A non-resident Indian (NRI) is a citizen of India who holds an Indian passport and has temporarily immigrated to another country for six months or more for employment, residence, education or any other purpose.NRI can avail loan of two types of Loan ie called as NRI Home Loan and NRI Personal Loan.
The Indian real estate market is attractive for non-resident Indians (NRIs) as it is easier to earn in a stronger currency and pay in Indian rupees. Things also becomes easier as they can avail Home Loans from banks in India to purchase property here.
Owning a home is a dream for most of us and thanks to the diverse Home Loan schemes available to make that dream a reality. How is this different in case of Non- Resident Indians (NRI)? Is it equally easy for them to obtain a Home Loan and own the property of their choice? NRI Home Loans are now easily available in India, subject to fulfillment of certain conditions. NRIs can avail Home Loan to purchase property in India. Though it's called NRI Home Loan, it's just like the loan offered to the resident Indian in many respects. Each bank has maintained a list of approved places for NRI's. NRI's working in this countries find it very easy to get an approval on their Home Loan. NRI's working in places which are in negative may not be able to get Home Loans.
Under the RBI regulations, the repayment of the Housing loan by NRIs can only be made by remittances from abroad through normal banking channels or through NRE/NRO account. The amount must be payable in Indian Rupees only.

● What the task asks
Pick up the piece on home loans for non-resident Indians after its final sentence and carry it forward.

● Record excerpts

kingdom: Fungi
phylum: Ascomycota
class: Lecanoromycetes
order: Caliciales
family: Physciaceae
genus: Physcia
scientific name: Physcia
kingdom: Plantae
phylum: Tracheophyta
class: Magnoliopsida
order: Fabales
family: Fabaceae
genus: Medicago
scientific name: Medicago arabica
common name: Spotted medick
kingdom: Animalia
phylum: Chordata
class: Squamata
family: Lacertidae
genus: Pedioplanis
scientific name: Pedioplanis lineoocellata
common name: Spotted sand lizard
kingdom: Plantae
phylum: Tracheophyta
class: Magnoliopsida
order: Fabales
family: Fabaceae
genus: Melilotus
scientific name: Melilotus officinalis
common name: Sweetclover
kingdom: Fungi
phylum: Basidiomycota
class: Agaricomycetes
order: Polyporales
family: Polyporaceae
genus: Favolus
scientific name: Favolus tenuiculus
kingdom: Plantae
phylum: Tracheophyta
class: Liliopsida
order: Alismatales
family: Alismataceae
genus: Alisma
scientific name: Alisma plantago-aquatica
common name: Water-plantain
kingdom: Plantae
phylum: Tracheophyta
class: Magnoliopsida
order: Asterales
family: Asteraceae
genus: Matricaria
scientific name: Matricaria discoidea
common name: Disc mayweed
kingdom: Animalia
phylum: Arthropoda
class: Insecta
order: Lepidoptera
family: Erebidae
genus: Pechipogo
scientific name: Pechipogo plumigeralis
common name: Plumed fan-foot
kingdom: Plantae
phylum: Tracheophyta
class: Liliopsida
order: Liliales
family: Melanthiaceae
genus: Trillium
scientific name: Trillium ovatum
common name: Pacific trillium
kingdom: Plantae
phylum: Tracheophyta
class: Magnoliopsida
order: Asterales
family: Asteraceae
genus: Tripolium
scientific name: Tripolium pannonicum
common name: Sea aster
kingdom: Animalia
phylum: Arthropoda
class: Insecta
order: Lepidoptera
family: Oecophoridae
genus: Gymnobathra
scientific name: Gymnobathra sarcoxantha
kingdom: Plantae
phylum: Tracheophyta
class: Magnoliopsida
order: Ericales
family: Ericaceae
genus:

● Result of this task
It is advised that the Power of Attorney is preferably a Resident of India. Having said that, there would be certain procedures which have to be followed in order to execute the same:
• The execution of the power of attorney must be done on a stamp paper or plain paper, as the case may be in the country where the power of attorney is being executed.
• The signatures of the executants have to be attested by an official of the Indian Embassy, Indian Consulate or Trade Commissioner, in the country where the executants reside.
• The signature of the attorney should be verified in India by a Notary, his employer or his banker on a separate piece of paper which should be submitted to Banks / NBFC's together with the Power of Attorney.
Owning a property is a dream come true for every individual so we at Creative Finserve suggest you to apply for NRI Home Loan once you intent to buy a property so that you will come to know the eligibility of your NRI Home Loan which will help you to identify the property according to your budget. Even if the property is selected you can apply for a NRI Home Loan.
The general factors taken into account while determining the eligibility of NRI Home Loan are listed below:
1. Age (Min. 25 Year)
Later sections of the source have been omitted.